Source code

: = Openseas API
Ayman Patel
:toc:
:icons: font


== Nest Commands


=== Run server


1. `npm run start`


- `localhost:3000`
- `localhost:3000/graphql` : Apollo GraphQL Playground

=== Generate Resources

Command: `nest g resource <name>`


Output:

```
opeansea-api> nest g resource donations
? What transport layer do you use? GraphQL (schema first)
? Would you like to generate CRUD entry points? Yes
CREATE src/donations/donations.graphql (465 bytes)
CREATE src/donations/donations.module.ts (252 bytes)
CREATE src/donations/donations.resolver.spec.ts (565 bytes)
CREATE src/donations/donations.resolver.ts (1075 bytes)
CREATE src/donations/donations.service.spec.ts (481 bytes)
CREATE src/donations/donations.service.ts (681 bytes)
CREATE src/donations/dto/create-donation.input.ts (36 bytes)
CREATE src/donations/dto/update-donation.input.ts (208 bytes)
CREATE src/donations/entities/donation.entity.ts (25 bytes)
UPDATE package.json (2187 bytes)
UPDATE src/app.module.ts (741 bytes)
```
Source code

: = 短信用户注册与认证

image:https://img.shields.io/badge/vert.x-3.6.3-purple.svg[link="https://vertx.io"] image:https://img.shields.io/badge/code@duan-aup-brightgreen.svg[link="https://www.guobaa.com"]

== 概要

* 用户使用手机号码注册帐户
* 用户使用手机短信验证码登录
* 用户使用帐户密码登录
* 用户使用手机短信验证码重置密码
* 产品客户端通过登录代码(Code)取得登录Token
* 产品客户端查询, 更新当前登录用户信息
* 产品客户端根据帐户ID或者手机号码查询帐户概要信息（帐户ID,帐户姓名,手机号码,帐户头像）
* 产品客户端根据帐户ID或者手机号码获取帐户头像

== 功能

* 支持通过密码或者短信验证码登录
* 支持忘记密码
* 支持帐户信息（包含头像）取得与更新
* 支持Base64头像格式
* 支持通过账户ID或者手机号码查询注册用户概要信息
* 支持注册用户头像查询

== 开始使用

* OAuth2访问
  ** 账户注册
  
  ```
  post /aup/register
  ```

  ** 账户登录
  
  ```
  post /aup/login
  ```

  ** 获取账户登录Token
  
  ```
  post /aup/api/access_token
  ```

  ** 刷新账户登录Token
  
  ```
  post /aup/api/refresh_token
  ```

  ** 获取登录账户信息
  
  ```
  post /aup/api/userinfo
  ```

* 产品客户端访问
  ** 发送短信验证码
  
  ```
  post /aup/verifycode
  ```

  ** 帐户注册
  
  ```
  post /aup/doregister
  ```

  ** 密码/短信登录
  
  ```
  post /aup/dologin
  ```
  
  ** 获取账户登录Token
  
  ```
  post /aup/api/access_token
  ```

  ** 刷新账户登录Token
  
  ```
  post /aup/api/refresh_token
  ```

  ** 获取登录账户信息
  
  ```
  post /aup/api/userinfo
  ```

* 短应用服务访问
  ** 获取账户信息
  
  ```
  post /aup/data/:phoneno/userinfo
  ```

--- --- ---

◆ **What to do**
Once you have counted the lines of the records that contain the word "input", give the count and nothing else.

◆ **Exercise solution**
2